Bibliographie
Nicole Schweizer (éd.), Jean Otth. Travaux 1964-2013, cat. exp. Lausanne, Musée cantonal des Beaux-Arts, Zurich, Scheidegger & Spiess, 2020.
Jean Otth, Échec et Scotome, Lausanne, art&fiction, 2020 [1ère éd. : Paris, 2007].
Jean Otth. Travaux vidéo 1970-1980, cat. exp. Genève, Centre d’art contemporain, 1980.
Après des études à l’École des Beaux-Arts de Lausanne (1961-1963), Otth se consacre dans un premier temps à la peinture. Il multiplie les expérimentations formelles, entre autres en s’attachant à renouveler les supports et les techniques classiques. Il travaille tout d’abord avec du sable sur des panneaux de bois et, dans la seconde moitié des années 1960, applique de la peinture – parfois au pinceau, mais aussi à l’aide d’un spray – sur des toiles, puis bientôt sur des miroirs.
Dès la fin des années 1960, il réalise ainsi une série de miroirs montés dans des cadres de bois et partiellement recouverts de peinture noire. Les formes simples, presque abstraites qu’il y peint, rappellent le plus souvent des silhouettes de montagnes, le paysage étant alors son sujet de prédilection. Otth s’intéressait à la confrontation entre le signe peint et la réalité réfléchie dans le support, entre la profondeur sans cesse renouvelée du reflet et la constance de l’à-plat noir. En 2007, dans un texte où il jette un regard rétrospectif sur l’ensemble de son travail, il compare le voisinage de ces deux modalités de représentation à un « collage » qui a pour effet de générer une extension de la surface picturale : non seulement l’artiste se voit dans le miroir lorsqu’il peint, réalisant ainsi un autoportrait éphémère, mais il initie de plus un dialogue entre la composition noire, le support réfléchissant, et l’environnement immédiat de l’œuvre qui s’y trouve intégré. Ainsi, le miroir devient « une véritable machine lumineuse qu’activ[ent] toutes les variations du jour ».

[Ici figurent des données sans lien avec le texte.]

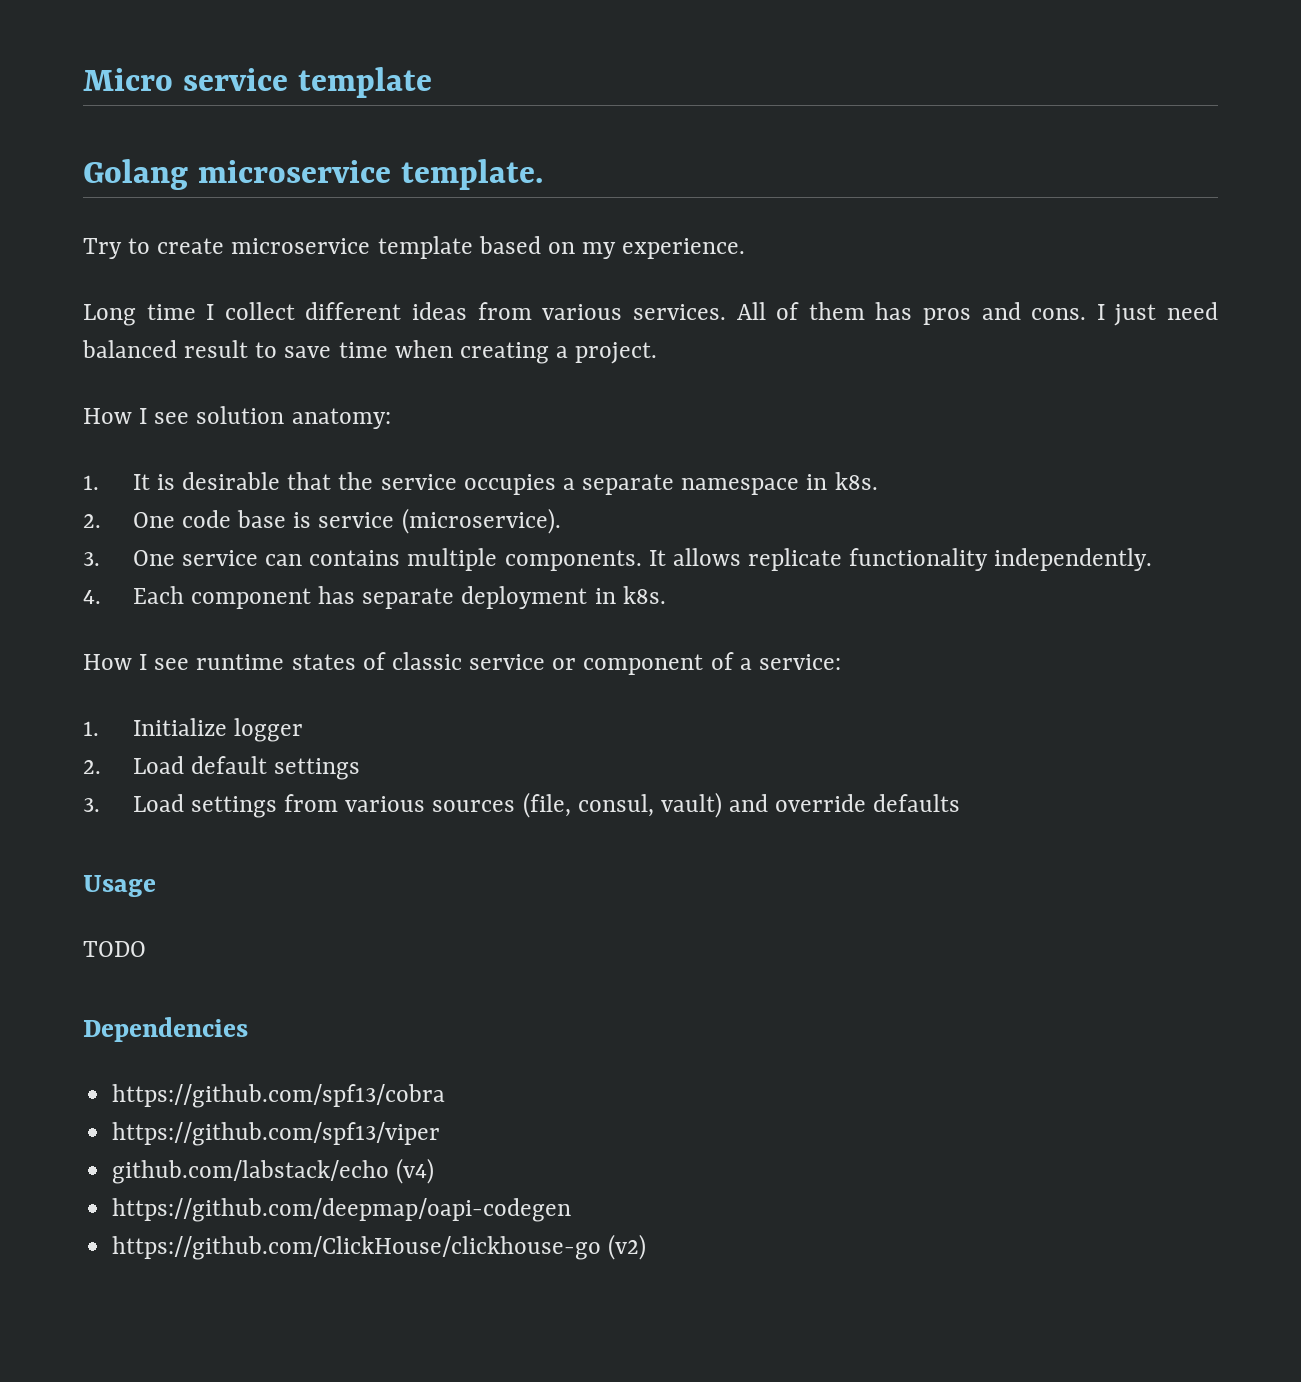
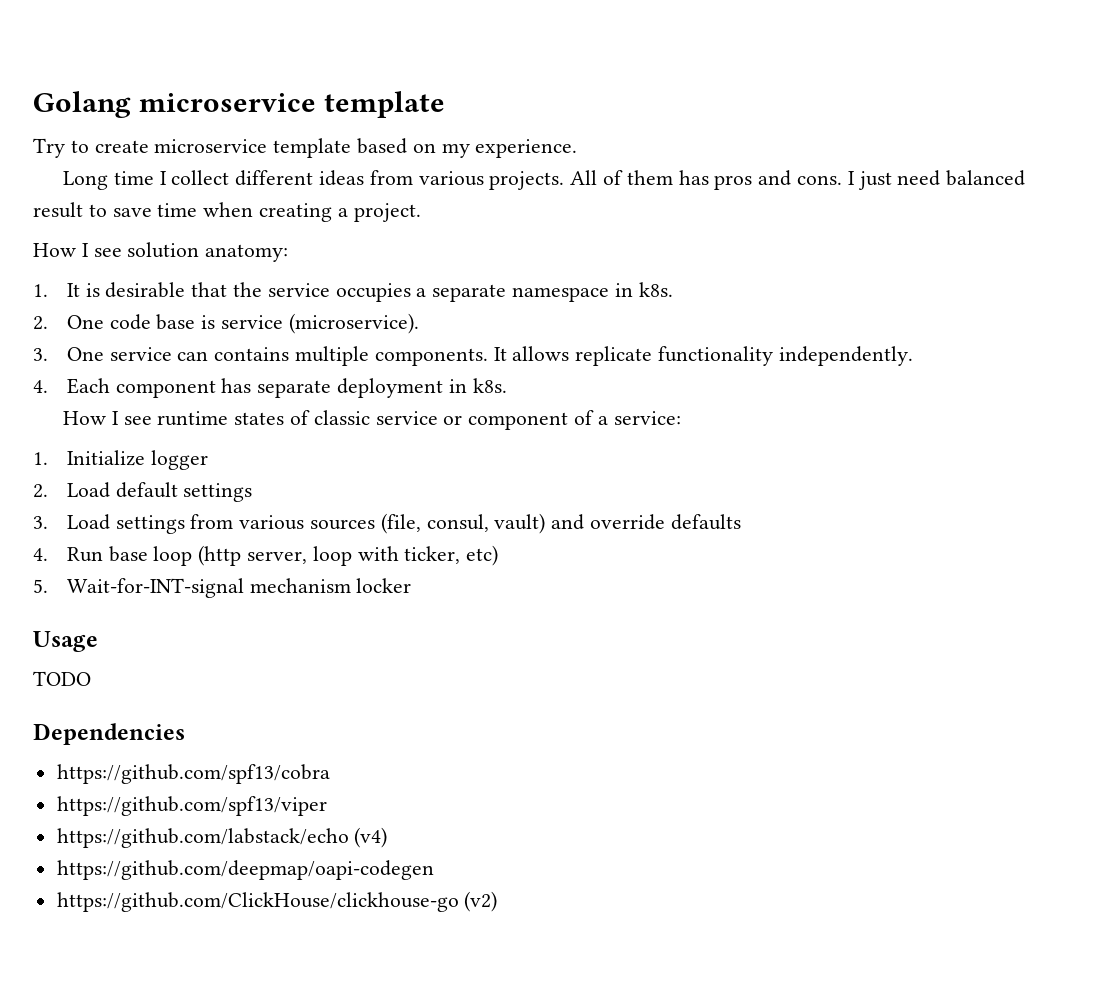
[83,67,432,98] Micro service template // -> (33, 104) none
[400,159,543,190] template. -> [324,91,446,118] template
[632,304,726,320] services. -> [489,171,565,190] projects.
(961, 803) none -> [33,545,499,566] [33,578,412,598] // 4. Run base loop (http server, loop with ticker, etc) // 5. Wait-for-INT-signal mechanism locker
[112,1160,390,1184] github.com/labstack/echo -> [56,828,349,848] https://github.com/labstack/echo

Dans ce miroir-ci, Otth renonce au pinceau pour privilégier une peinture laquée appliquée au spray. Il équilibre les parties sombres et lumineuses en créant une composition presque géométrique, coupée en son centre par un axe vertical en réserve. Dans la partie inférieure, un monticule noir recouvre entièrement le support. Cette forme est surmontée de gouttelettes de peinture qui semblent s’en évaporer et s’étendent en constellations irrégulières jusqu’à la partie supérieure du miroir, rendant poreuse la frontière entre la « réalité » de la peinture et celle des reflets dans le support.